Common Voice
Common Voice is a crowdsourced and open initiative to create a multilingual speech dataset. Users can record themselves speaking an utterance and also review the utterances others have spoken via an upvote/downvote system to ensure that recordings correspond to the given prompts and are of sufficient audio quality. For more information about the project, check the official website.
Multiple versions of the dataset are available, released by Mozilla every few months. The test subset has been evaluated and the version used in this benchmark is 17.0, which contains around 15 hours of speech for the test set.

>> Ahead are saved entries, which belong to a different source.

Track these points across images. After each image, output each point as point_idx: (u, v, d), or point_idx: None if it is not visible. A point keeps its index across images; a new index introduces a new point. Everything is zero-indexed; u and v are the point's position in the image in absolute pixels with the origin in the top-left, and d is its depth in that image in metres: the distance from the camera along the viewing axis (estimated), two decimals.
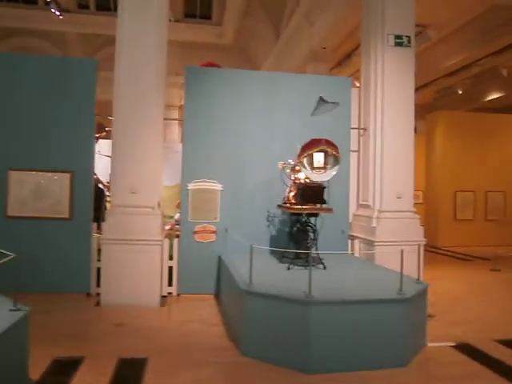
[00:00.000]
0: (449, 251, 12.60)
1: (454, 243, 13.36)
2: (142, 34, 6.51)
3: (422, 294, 4.72)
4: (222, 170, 7.01)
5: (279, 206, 6.40)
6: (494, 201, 14.50)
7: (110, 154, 7.22)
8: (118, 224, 6.26)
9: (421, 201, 14.71)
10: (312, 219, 6.01)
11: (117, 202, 6.44)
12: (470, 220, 14.18)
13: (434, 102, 14.61)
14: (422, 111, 8.11)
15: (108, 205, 8.06)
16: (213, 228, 6.91)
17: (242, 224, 6.89)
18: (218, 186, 6.96)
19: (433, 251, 12.11)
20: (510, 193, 14.49)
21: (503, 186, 14.48)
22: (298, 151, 5.76)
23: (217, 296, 6.68)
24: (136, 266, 6.21)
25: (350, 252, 7.28)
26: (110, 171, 7.12)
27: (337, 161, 5.75)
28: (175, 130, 15.93)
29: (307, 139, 5.76)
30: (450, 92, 13.87)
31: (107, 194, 8.39)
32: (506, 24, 9.83)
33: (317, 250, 5.73)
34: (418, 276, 4.92)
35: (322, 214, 5.92)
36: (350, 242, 7.47)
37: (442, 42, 11.08)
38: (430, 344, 4.66)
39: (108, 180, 8.48)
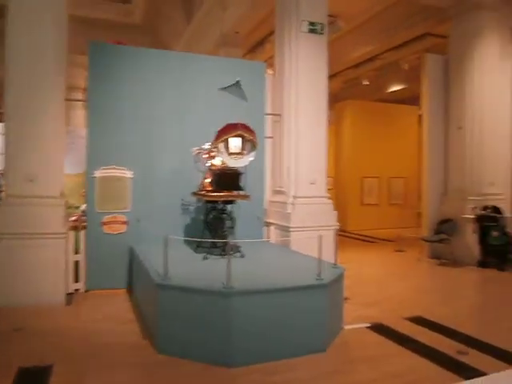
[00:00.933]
0: (357, 234, 13.24)
1: (362, 227, 14.09)
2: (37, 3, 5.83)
3: (339, 278, 4.79)
4: (132, 156, 6.56)
5: (194, 194, 6.15)
6: (396, 186, 15.50)
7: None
8: (14, 216, 5.59)
9: (330, 187, 15.28)
10: (228, 206, 5.85)
11: (11, 192, 5.76)
12: (375, 204, 15.04)
13: (341, 92, 15.17)
14: (331, 100, 8.33)
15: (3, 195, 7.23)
16: (123, 218, 6.47)
17: (155, 213, 6.54)
18: (128, 174, 6.52)
19: (342, 235, 12.61)
20: (410, 179, 15.57)
21: (404, 173, 15.52)
22: (214, 136, 5.54)
23: (129, 290, 6.28)
24: (37, 261, 5.61)
25: (266, 239, 7.25)
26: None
27: (254, 146, 5.63)
28: (80, 113, 14.82)
29: (222, 124, 5.55)
30: (357, 83, 14.47)
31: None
32: (406, 19, 10.38)
33: (234, 238, 5.59)
34: (335, 260, 4.99)
35: (238, 201, 5.78)
36: (265, 228, 7.44)
37: (350, 34, 11.43)
38: (346, 327, 4.76)
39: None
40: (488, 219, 8.34)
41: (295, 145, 7.37)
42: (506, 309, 5.89)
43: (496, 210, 8.46)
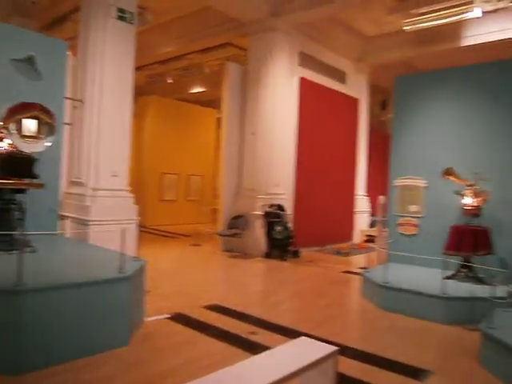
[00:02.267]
0: (155, 229, 13.29)
1: (160, 222, 14.20)
2: None
3: (141, 271, 4.76)
4: None
5: None
6: (194, 183, 16.12)
7: None
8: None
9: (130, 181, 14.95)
10: (18, 196, 5.19)
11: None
12: (173, 200, 15.34)
13: (146, 87, 14.99)
14: (135, 93, 8.14)
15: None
16: None
17: None
18: None
19: (141, 230, 12.48)
20: (206, 176, 16.41)
21: (202, 171, 16.27)
22: (3, 113, 4.84)
23: None
24: None
25: (60, 232, 6.68)
26: None
27: (52, 131, 5.14)
28: None
29: (14, 102, 4.90)
30: (162, 79, 14.51)
31: None
32: (212, 27, 10.93)
33: (24, 231, 4.98)
34: (136, 254, 4.94)
35: (30, 190, 5.19)
36: (61, 222, 6.85)
37: (158, 29, 11.41)
38: (147, 319, 4.76)
39: None
40: (273, 216, 9.43)
41: (97, 134, 7.02)
42: (285, 293, 6.79)
43: (280, 207, 9.63)
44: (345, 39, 11.78)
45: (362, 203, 12.78)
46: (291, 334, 4.48)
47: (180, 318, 4.93)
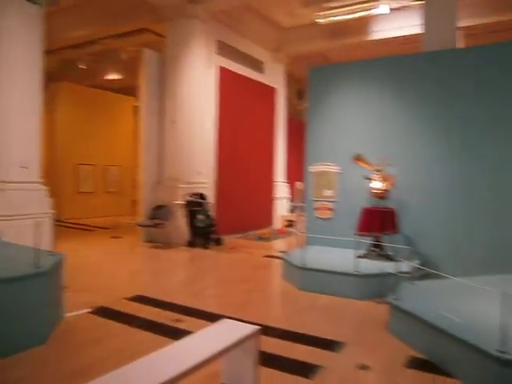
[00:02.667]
0: (73, 223, 12.70)
1: (78, 215, 13.60)
2: None
3: (58, 266, 4.59)
4: None
5: None
6: (111, 174, 15.58)
7: None
8: None
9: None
10: None
11: None
12: (91, 192, 14.73)
13: (57, 72, 14.12)
14: (45, 79, 7.60)
15: None
16: None
17: None
18: None
19: (58, 224, 11.87)
20: (125, 167, 15.92)
21: (119, 161, 15.76)
22: None
23: None
24: None
25: None
26: None
27: None
28: None
29: None
30: (74, 65, 13.77)
31: None
32: (128, 10, 10.55)
33: None
34: (52, 248, 4.75)
35: None
36: None
37: (71, 11, 10.80)
38: (67, 314, 4.61)
39: None
40: (195, 204, 9.45)
41: (5, 123, 6.56)
42: (209, 280, 6.90)
43: (201, 196, 9.66)
44: (262, 29, 11.99)
45: (281, 189, 13.19)
46: (216, 318, 4.55)
47: (102, 312, 4.84)
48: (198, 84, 9.90)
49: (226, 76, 10.64)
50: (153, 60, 10.08)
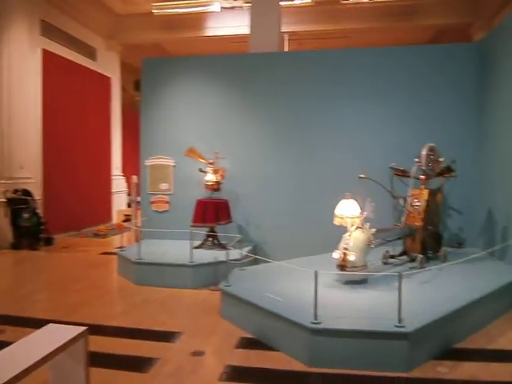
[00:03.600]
0: None
1: None
2: None
3: None
4: None
5: None
6: None
7: None
8: None
9: None
10: None
11: None
12: None
13: None
14: None
15: None
16: None
17: None
18: None
19: None
20: None
21: None
22: None
23: None
24: None
25: None
26: None
27: None
28: None
29: None
30: None
31: None
32: None
33: None
34: None
35: None
36: None
37: None
38: None
39: None
40: (19, 202, 8.55)
41: None
42: (37, 283, 6.35)
43: (26, 192, 8.77)
44: (94, 13, 11.30)
45: (118, 183, 12.74)
46: (44, 324, 4.28)
47: None
48: (19, 68, 8.91)
49: (52, 61, 9.77)
50: None
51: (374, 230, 4.80)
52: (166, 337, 4.18)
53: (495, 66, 6.28)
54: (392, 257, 5.68)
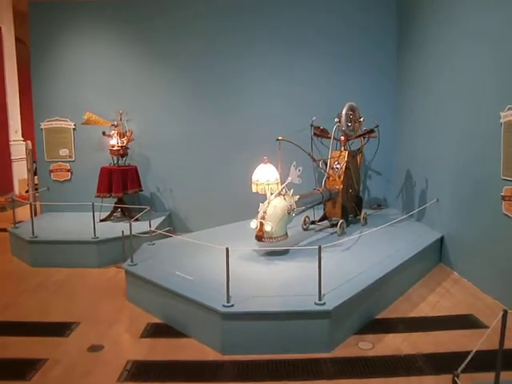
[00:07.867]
0: None
1: None
2: None
3: None
4: None
5: None
6: None
7: None
8: None
9: None
10: None
11: None
12: None
13: None
14: None
15: None
16: None
17: None
18: None
19: None
20: None
21: None
22: None
23: None
24: None
25: None
26: None
27: None
28: None
29: None
30: None
31: None
32: None
33: None
34: None
35: None
36: None
37: None
38: None
39: None
40: None
41: None
42: None
43: None
44: None
45: (18, 149, 11.33)
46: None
47: None
48: None
49: None
50: None
51: (297, 196, 4.46)
52: (58, 330, 3.59)
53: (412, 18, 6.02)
54: (313, 222, 5.44)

Here is a matrix with WER results and the time each model/configuration spent transcribing the test subset:
Model | WER | Time |
---|---|---|
Kaldi_NL | 20.7% | 8h:15m:54s* |
faster-whisper v2 | 5.6% | 1h:58m:37s |
faster-whisper v3 | 4.3% | 1h:55m:20s |
faster-whisper v2 w/ VAD | 5.6% | 1h:58m:50s |
faster-whisper v3 w/ VAD | 4.4% | 2h:01m:33s |
XLS-R FT on Dutch | 6.5% | 1h:04m:00s |
MMS - 102 languages | 13.4% | 0h:37m:50s |
MMS - 1162 languages | 9.5% | 0:53m:56s |
* Most of the time was spent by the configuration running the speaker diarization module.

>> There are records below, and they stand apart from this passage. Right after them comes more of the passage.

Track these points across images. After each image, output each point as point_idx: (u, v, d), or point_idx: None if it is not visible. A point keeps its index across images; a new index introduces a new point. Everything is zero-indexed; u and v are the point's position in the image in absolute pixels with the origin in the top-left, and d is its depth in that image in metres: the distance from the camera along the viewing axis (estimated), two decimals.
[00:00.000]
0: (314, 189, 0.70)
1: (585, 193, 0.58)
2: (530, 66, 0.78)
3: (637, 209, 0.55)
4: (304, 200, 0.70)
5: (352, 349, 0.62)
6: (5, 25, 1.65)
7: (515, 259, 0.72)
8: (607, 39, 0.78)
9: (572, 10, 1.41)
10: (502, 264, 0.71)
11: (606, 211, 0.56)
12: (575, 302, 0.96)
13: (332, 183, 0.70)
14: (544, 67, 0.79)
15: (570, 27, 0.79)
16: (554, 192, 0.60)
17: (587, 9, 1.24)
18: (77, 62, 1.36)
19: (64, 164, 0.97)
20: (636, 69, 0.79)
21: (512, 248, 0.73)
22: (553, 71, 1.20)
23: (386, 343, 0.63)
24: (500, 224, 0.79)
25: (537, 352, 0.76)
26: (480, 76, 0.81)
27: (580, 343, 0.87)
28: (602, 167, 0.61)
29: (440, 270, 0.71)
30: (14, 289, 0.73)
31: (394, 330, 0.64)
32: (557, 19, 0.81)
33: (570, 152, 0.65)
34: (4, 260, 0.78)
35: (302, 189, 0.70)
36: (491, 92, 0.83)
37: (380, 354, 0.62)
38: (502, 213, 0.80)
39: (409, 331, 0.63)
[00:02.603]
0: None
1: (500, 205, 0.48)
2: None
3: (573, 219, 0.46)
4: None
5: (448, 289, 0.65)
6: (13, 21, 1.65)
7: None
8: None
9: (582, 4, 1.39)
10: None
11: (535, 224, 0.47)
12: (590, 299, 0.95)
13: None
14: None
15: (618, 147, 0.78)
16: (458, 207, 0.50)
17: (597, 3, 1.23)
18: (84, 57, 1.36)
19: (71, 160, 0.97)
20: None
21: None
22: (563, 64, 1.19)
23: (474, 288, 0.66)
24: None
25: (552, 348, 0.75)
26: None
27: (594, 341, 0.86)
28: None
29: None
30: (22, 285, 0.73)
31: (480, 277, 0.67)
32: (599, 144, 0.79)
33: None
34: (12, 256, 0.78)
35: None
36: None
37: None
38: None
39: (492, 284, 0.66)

There is a clear discrepancy between the WER scores of the newer ASR models and the baseline which is explained by the fact that data from Common Voice has been used to train the newer models, whereas that is not the case for our baseline.
Normalization
Text normalization techniques have been applied to both the reference and hypothesis files when calculating the WER, such as normalization of numbers and characters or variations of different words that are acceptable spellings in the context of evaluation. For more details, check the ASR-NL-benchmark repository, where details about the hypothesis/reference files format can also be found.